Code&Data Insights
[Machine Learning] Clustering - Hierarchical Clustering | Agglomerative Hierarchical Clustering | Dendrograms 본문
[Machine Learning] Clustering - Hierarchical Clustering | Agglomerative Hierarchical Clustering | Dendrograms
paka_corn 2023. 6. 19. 05:54[ Hierarchical Clustering ]
Hierarchical Clustering : Hierarchical clustering is a data analysis technique that groups data hierarchically based on similarity or distance
- Use Euclidean distance or Manhattan distance
- 2 approachs for hierarchical Clustering :
1) Agglomaerative- Top-down
2) Divisive - Bottom-up
[ Agglomerative Hierarchical Clustering ]
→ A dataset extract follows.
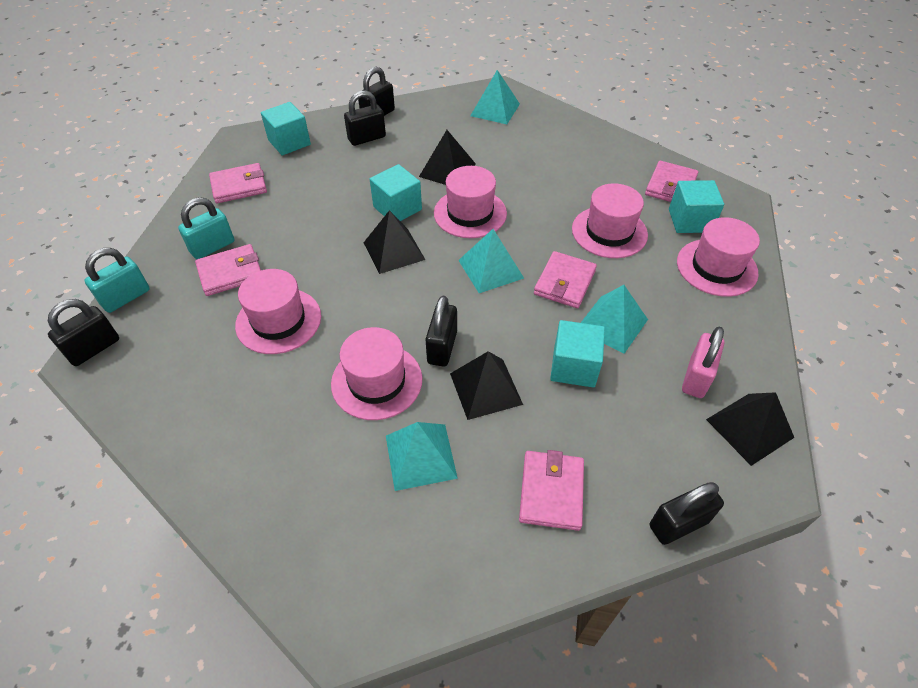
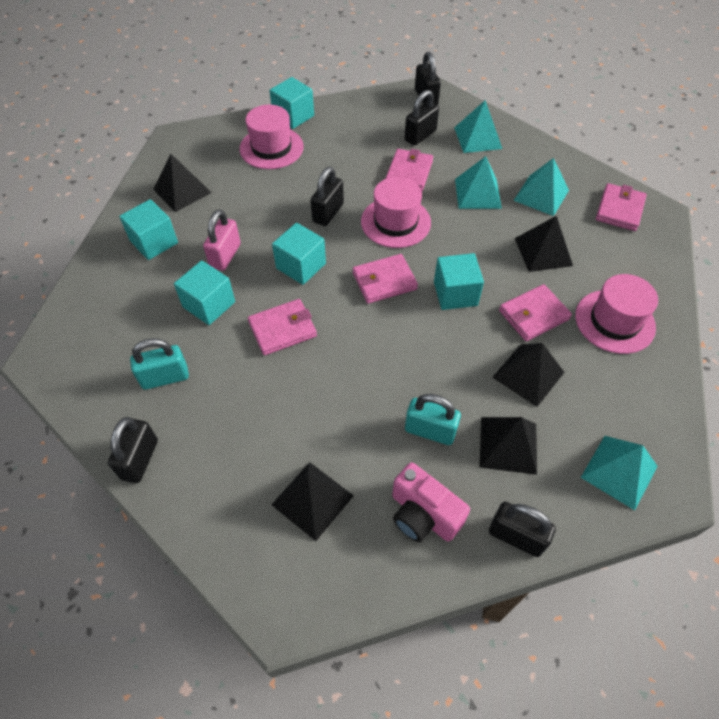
black pyramid: 4 -> 5
pink camera: 0 -> 1
pink hat: 5 -> 3
turquoise cube: 4 -> 5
( Agglomerative Hierarchical Clustering :
시작 지점에서 군집을 설정하고, 조건을 만족할 때까지 유사한 두 개의 군집을 병합하는 것 )
How It Works?
Step 1)
Make each data point a single-point cluster => it forms N clusters
-> If there are 7 data points, there are 7 clusters.
Step 2)
Take the two closest data points and make them one cluster => It forms N-1 clusters
-> There are 7 clusters(7 data points), two closest data points will be comnined as one cluster.
-> There are 6 clusters now.
Step 3)
Take the two closest clusters and make them one cluster => It forms N-2 clusters
-> There are 6 clusters(7 data points), two closest data points will be comnined as one cluster.
-> There are 5 clusters now.
Repeat STEP 3
Step 4)
Repeat STEP 3 until there is only one cluster
-> There is one cluster(7 data points)
-> FINISH
[ Dendrograms ]
Dendrograms : Dendrograms are graphical representations used in hierarchical clustering to display the hierarchical relationships between clusters.
- like tree-structures where each branch represents a cluster and the length of the branches indicates the similarity or dissimilarity between clusters.
How to Find Optimal Number of Clusters?
- Observe the lengths of the branches. especially focus on the longest branch in the dendrogram.
( the longest branch : a significant difference or distance between clusters )
- Way to Find Longest Branch in the Dendrogram?
:To identify the longest branch, you measure the length of the branches in the vertical direction. The length of a branch is determined by the vertical distance between the topmost cluster and the bottommost cluster. The branch with the greatest vertical distance between clusters is considered the longest branch.